Amplifying the Invisible: Enhancing Pulse Estimation with EVM and Transformers

00:02:29:59

Why I Did This

Imagine being able to measure someone's heart rate just by analyzing a minute-long video of their face—no wearables, no wires, just pixels. That’s what remote photoplethysmography (rPPG) enables. But when applied to diverse populations, especially in variable lighting or motion-heavy environments, traditional methods falter.

So I asked: Can we push this boundary using modern deep learning and signal amplification? Spoiler alert—yes, we can.

The Hybrid Stack: EVM + 3D CNN + Transformers

To tackle the noise and sensitivity issues in conventional rPPG, I built a pipeline that uses:

  • Eulerian Video Magnification (EVM) to enhance faint color changes related to blood flow.
  • 3D CNNs to extract rich spatial-temporal features from preprocessed video.
  • Transformers to capture long-range temporal dependencies using self-attention.
Hybrid Model Diagram

This combination bridges the gap between low-level pixel changes and high-level signal understanding—especially important when dealing with diverse skin tones and non-laboratory settings like those seen in the Indian population.

Hybrid Model Diagram

Building the Dataset

We recorded one-minute facial videos of 39 Indian participants using standard smartphone cameras. Simultaneously, we collected ground truth pulse and respiratory data using fingertip pulse oximeters. The videos were normalized to 64x64 resolution and trimmed to 300 frames each. Data diversity was key—we intentionally collected from participants under varied lighting and environmental conditions to simulate real-world deployment.

What Worked (and What Didn’t)

✅ EVM drastically improved the signal-to-noise ratio in challenging settings.
✅ Transformers handled temporal dynamics better than traditional LSTMs or CNNs.
✅ Our final model achieved an MAE of 12.47 bpm, significantly outperforming baselines.

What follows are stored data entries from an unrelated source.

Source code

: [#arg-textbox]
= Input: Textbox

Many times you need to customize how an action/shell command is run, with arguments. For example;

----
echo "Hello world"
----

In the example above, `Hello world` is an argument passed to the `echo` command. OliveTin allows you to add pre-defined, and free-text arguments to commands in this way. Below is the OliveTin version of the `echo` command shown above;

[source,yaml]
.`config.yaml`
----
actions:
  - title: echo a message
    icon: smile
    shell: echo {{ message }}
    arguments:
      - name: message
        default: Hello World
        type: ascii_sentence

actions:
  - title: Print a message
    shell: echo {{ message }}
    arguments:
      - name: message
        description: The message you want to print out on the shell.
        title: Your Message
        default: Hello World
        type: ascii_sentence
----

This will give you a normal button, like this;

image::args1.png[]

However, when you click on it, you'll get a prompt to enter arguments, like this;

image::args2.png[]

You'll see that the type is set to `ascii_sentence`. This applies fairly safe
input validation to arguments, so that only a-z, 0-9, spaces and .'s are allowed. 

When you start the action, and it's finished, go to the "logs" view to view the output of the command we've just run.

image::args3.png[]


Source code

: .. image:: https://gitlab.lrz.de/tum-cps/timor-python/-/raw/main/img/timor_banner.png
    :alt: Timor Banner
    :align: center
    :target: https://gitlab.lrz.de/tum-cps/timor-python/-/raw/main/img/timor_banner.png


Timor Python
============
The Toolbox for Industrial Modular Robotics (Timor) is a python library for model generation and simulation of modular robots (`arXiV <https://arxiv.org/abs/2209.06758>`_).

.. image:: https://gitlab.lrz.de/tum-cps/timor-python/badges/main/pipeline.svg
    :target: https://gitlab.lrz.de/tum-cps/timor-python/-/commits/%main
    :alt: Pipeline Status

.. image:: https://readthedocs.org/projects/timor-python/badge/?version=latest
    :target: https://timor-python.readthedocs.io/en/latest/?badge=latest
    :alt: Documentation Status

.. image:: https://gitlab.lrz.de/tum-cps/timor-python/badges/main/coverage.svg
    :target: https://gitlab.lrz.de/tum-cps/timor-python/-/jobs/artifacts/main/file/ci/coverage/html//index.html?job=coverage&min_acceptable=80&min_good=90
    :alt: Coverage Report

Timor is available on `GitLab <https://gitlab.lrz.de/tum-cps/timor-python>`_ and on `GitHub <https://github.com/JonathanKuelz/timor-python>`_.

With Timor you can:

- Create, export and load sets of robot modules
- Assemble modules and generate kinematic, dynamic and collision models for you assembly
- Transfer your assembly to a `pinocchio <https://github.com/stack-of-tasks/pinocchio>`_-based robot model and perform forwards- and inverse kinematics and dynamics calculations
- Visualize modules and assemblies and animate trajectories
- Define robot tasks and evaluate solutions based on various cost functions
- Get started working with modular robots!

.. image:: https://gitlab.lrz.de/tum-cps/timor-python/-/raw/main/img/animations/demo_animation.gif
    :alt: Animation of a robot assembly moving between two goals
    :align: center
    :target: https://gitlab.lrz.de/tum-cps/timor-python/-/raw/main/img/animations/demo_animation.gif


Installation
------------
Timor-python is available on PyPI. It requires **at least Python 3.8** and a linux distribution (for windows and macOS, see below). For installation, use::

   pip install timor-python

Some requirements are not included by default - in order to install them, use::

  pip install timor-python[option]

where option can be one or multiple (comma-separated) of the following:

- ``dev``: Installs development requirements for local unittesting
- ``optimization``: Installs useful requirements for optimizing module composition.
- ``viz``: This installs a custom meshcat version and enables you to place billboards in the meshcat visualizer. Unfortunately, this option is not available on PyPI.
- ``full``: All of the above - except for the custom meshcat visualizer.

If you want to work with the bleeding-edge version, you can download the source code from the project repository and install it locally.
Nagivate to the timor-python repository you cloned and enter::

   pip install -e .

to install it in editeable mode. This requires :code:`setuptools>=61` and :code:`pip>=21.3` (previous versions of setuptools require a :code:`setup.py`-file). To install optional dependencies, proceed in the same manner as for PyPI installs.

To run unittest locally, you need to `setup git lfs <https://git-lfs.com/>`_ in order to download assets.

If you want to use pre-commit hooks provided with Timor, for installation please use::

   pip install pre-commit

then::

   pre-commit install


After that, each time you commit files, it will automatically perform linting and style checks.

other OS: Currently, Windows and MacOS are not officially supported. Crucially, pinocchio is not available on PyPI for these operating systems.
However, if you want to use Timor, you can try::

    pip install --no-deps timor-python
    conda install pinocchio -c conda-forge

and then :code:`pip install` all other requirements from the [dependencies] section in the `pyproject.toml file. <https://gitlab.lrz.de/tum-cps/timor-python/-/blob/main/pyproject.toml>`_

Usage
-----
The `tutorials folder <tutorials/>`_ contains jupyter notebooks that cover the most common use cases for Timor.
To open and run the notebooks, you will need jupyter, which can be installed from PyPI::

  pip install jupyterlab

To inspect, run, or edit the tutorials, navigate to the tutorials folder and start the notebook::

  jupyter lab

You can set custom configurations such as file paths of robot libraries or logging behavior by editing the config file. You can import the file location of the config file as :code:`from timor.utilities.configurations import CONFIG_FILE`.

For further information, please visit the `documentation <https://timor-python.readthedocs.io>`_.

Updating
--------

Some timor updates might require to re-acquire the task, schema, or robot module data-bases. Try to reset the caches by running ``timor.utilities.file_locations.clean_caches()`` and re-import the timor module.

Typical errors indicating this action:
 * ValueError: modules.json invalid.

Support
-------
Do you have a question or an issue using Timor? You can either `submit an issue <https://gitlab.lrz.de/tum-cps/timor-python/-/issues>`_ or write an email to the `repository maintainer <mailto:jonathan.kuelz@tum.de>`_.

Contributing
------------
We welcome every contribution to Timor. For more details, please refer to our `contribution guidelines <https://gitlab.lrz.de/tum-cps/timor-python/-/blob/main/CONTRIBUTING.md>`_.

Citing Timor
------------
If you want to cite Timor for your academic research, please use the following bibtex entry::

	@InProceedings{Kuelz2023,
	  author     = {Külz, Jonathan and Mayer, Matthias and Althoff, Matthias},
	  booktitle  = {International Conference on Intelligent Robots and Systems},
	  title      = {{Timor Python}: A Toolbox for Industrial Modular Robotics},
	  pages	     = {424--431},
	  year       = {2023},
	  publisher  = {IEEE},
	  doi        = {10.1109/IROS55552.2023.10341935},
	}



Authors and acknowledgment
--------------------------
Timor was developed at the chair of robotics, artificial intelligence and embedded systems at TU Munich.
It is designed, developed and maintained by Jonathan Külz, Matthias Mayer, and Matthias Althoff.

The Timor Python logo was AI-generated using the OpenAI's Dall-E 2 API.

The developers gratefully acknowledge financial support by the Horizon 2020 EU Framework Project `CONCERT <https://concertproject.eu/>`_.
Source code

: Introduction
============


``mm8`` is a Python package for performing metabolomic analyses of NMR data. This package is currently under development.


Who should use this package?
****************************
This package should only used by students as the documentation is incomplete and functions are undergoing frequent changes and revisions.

❌ Early models without EVM struggled with generalization.
❌ Pure CNN/RNN-based pipelines lacked robustness to facial variations and motion.

Hybrid Model Diagram

The Bigger Picture

This research opens doors beyond just pulse rate estimation. For instance, I’ve begun extending this work to active nostril detection—using the same amplified and temporally modeled video data to study respiratory flow patterns. Applications range from sleep apnea monitoring to yoga training analytics.

Looking Ahead

Here’s where I see this going:

  • Real-time Implementation: On-device inference using TensorRT or ONNX for mobile applications.
  • Respiration Monitoring: Expanding the current system to detect nostril-level airflow patterns.
  • Inclusivity by Design: Adapting models for global populations, starting with the Indian demographic.

🎯 “The future of healthcare isn’t wearable—it’s invisible.”

This project is my small contribution toward that invisible, accessible, and intelligent future.